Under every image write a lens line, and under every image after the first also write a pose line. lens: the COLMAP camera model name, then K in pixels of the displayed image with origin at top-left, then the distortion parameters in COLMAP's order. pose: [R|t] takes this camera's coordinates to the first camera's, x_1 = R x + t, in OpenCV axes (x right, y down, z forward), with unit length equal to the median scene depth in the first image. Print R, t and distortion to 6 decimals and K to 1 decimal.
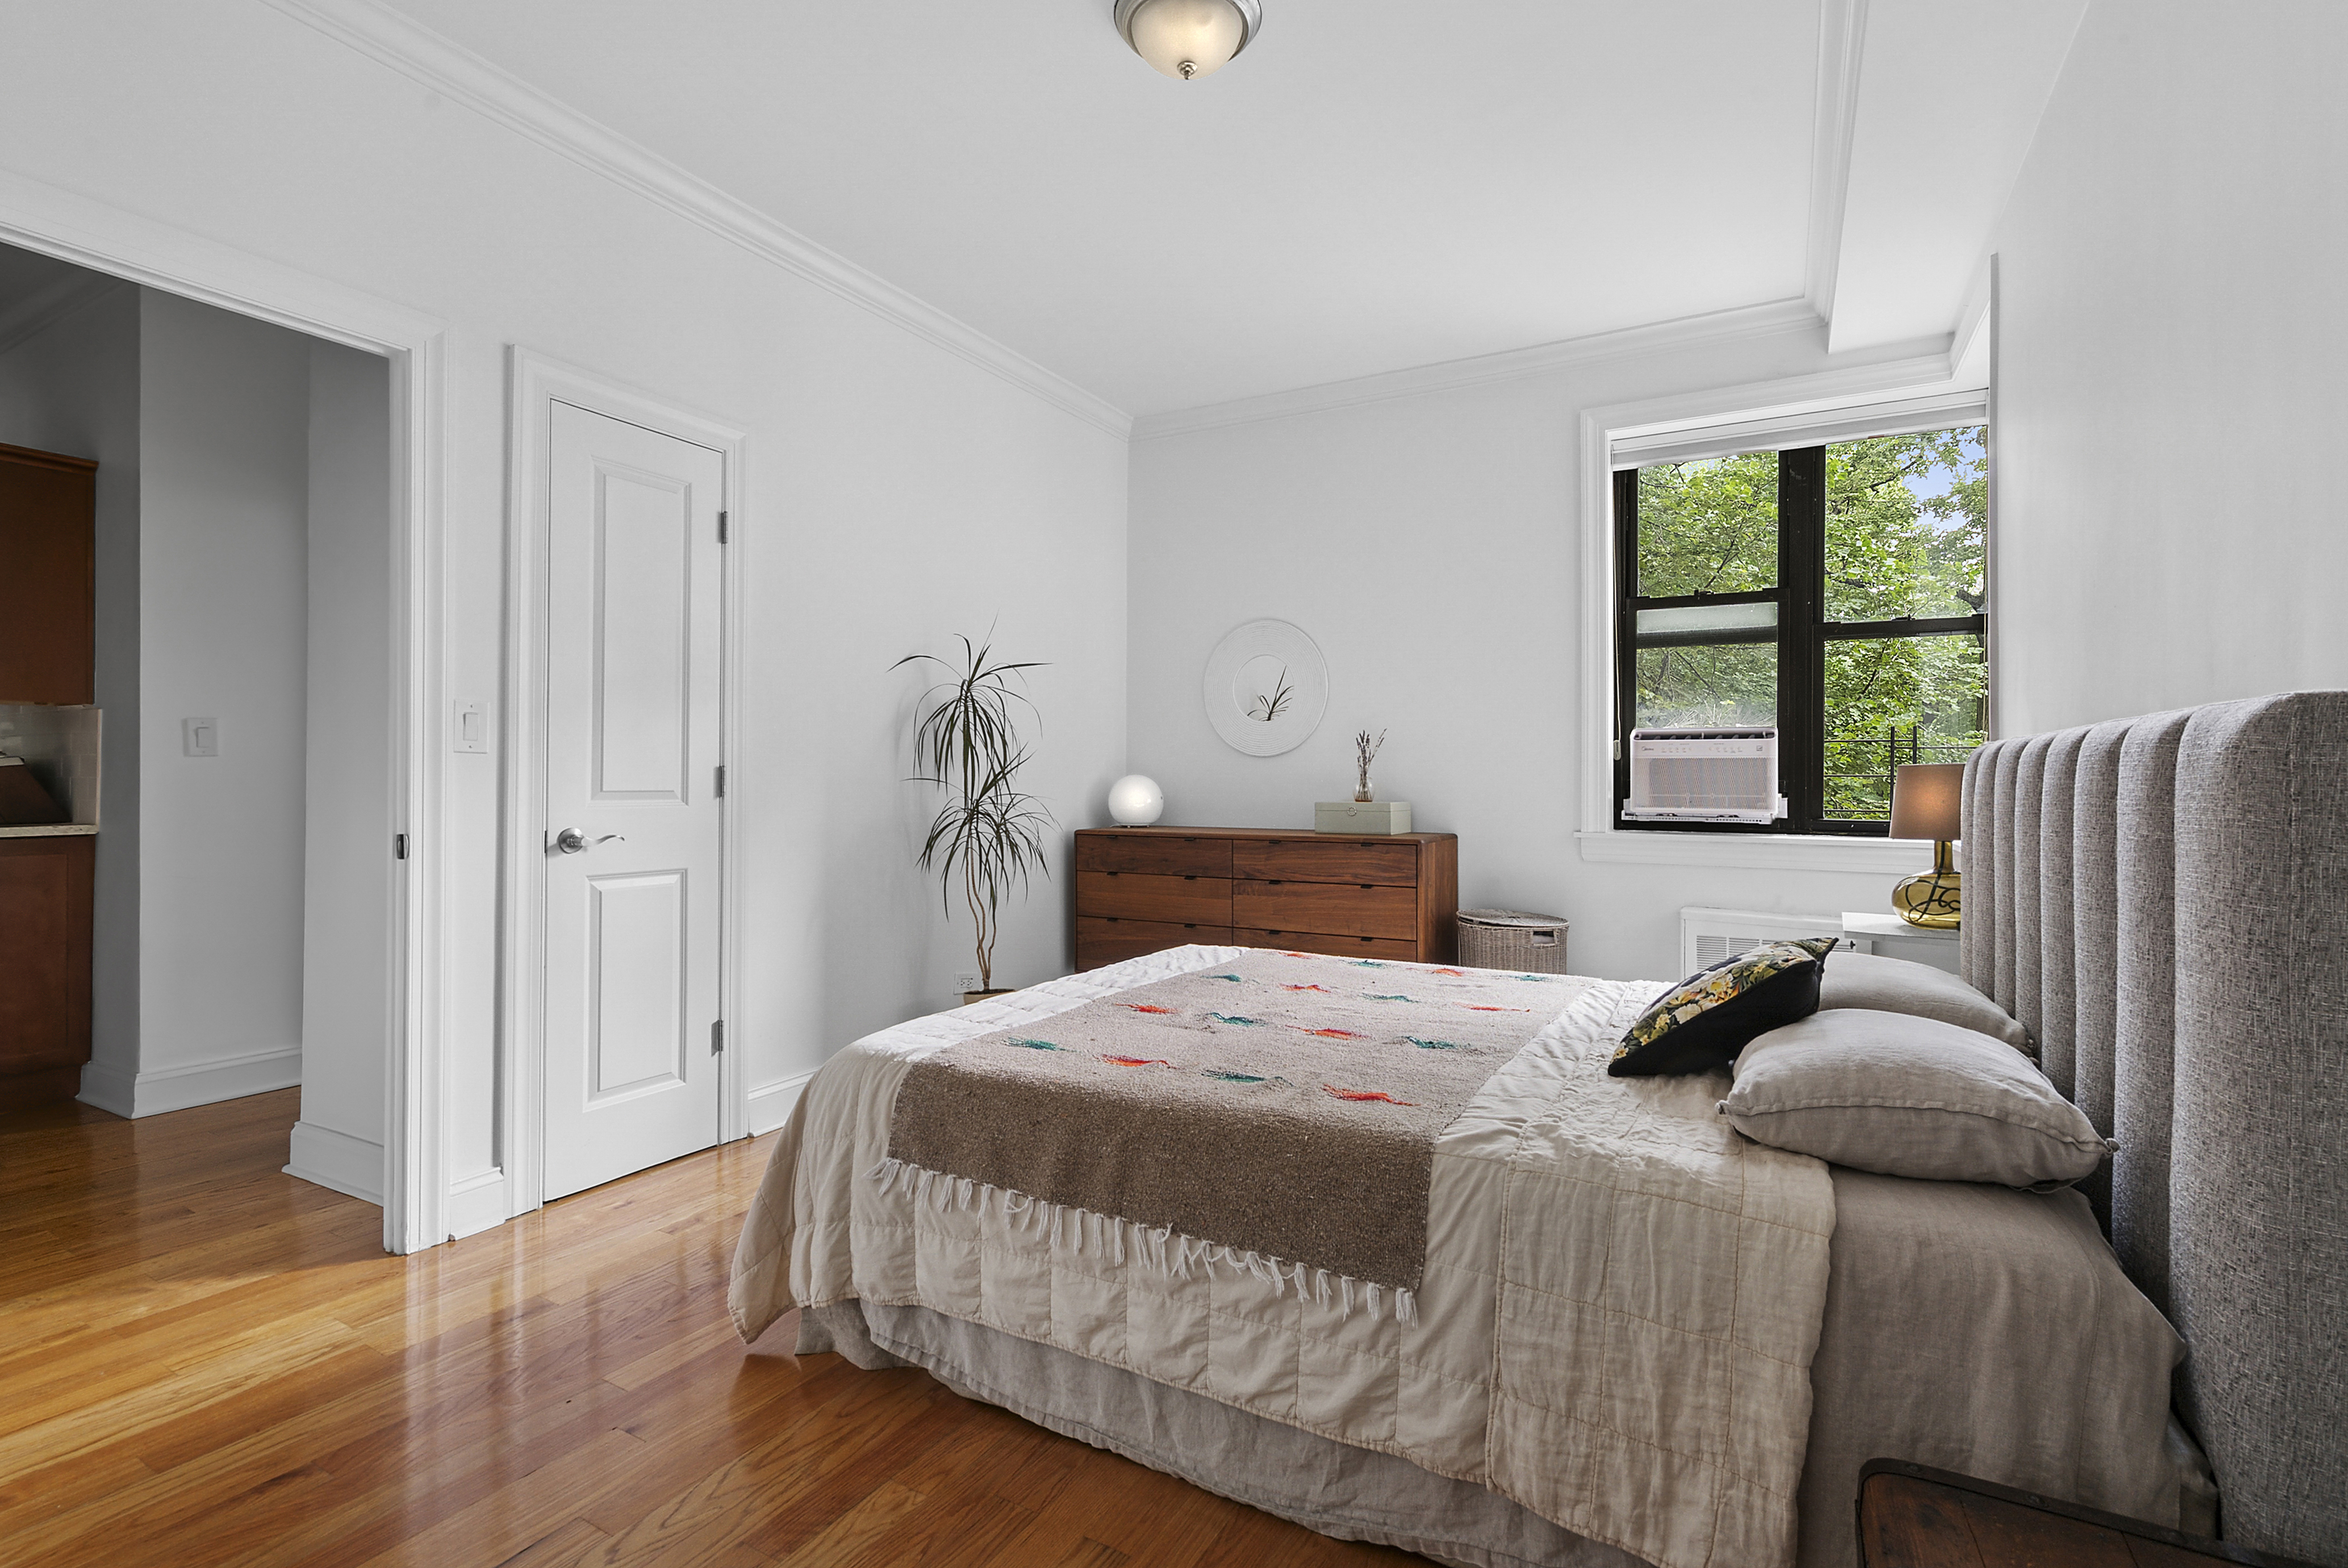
lens RADIAL K [[1069.3, 0, 1189.6], [0, 1069.3, 781.7], [0, 0, 1]] dist [0.001079, 0.000349]
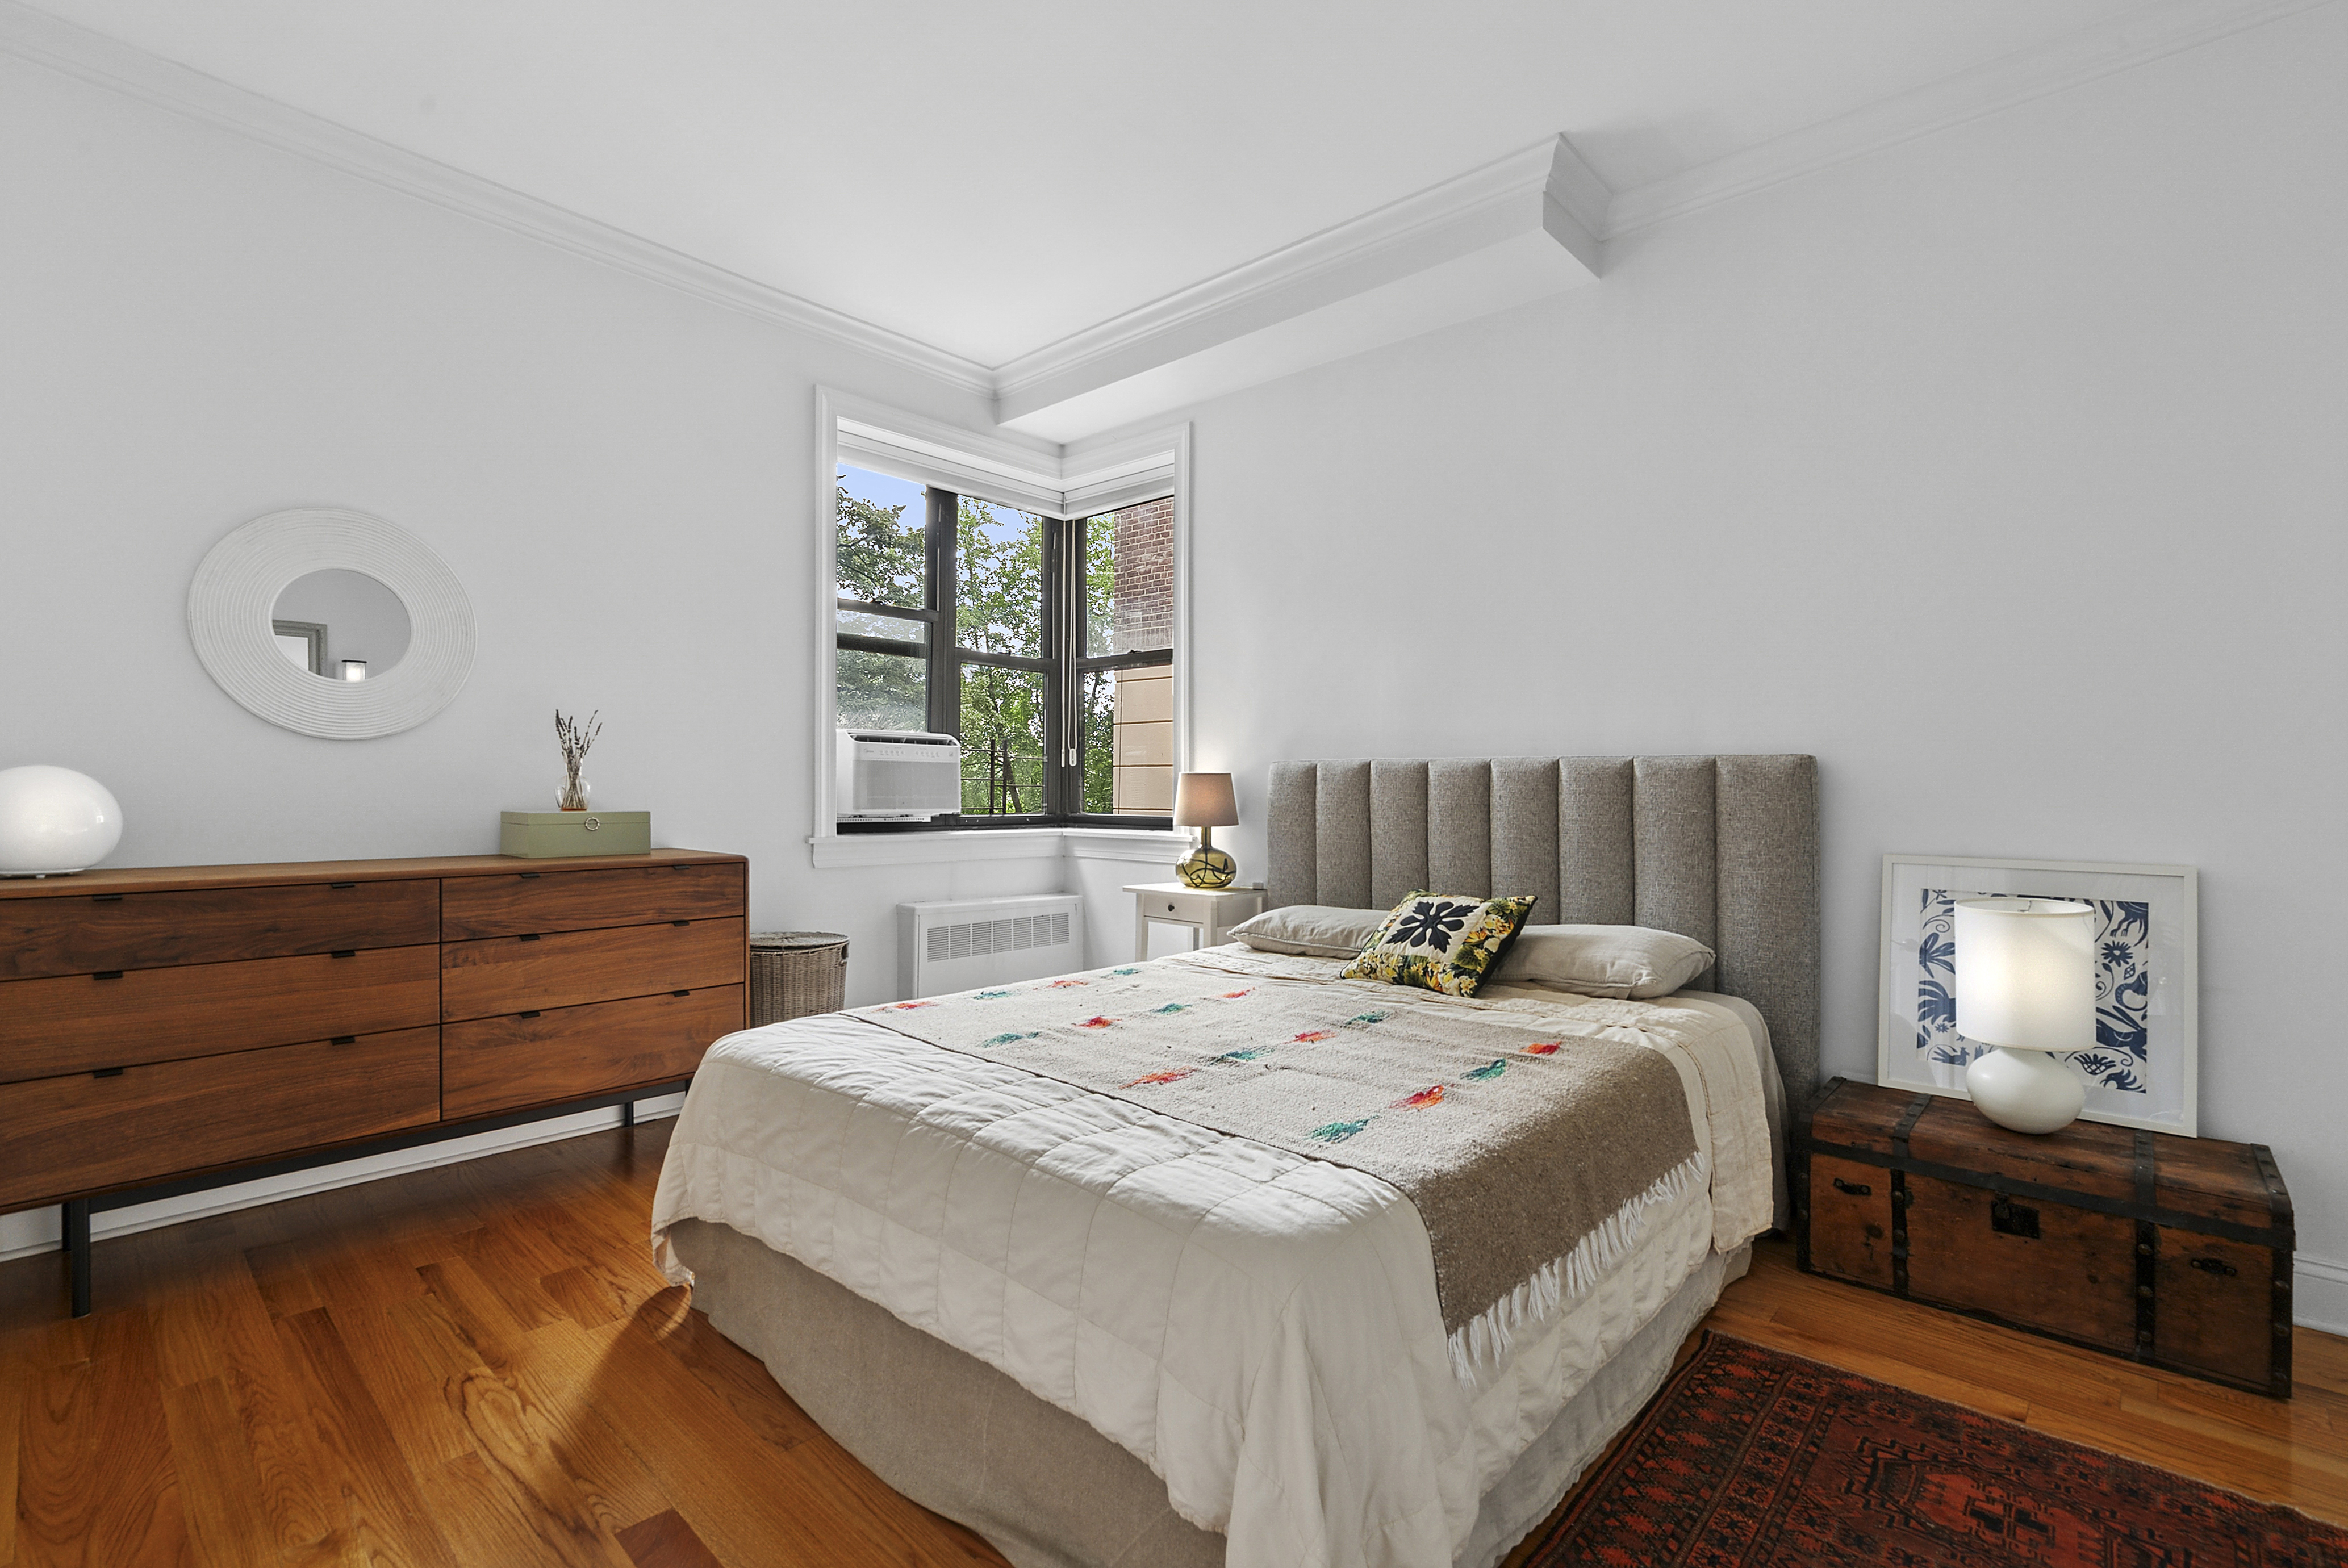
lens RADIAL K [[1069.3, 0, 1188.6], [0, 1069.3, 787.7], [0, 0, 1]] dist [0.001079, 0.000349]
pose [[0.223230, -0.003049, 0.974761, -0.474747], [-0.008693, 0.999949, 0.005119, -0.003663], [-0.974727, -0.009617, 0.223192, 0.479793]]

EXERCISE PROMPT | In the copy, include no pictures, but repeat the listing exactly.

EXPECTED ANSWER |
Under every image write a lens line, and under every image after the first also write a pose line. lens: the COLMAP camera model name, then K in pixels of the displayed image with origin at top-left, then the distortion parameters in COLMAP's order. pose: [R|t] takes this camera's coordinates to the first camera's, x_1 = R x + t, in OpenCV axes (x right, y down, z forward), with unit length equal to the median scene depth in the first image. Print R, t and distortion to 6 decimals and K to 1 decimal.
lens RADIAL K [[1069.3, 0, 1189.6], [0, 1069.3, 781.7], [0, 0, 1]] dist [0.001079, 0.000349]
lens RADIAL K [[1069.3, 0, 1188.6], [0, 1069.3, 787.7], [0, 0, 1]] dist [0.001079, 0.000349]
pose [[0.223230, -0.003049, 0.974761, -0.474747], [-0.008693, 0.999949, 0.005119, -0.003663], [-0.974727, -0.009617, 0.223192, 0.479793]]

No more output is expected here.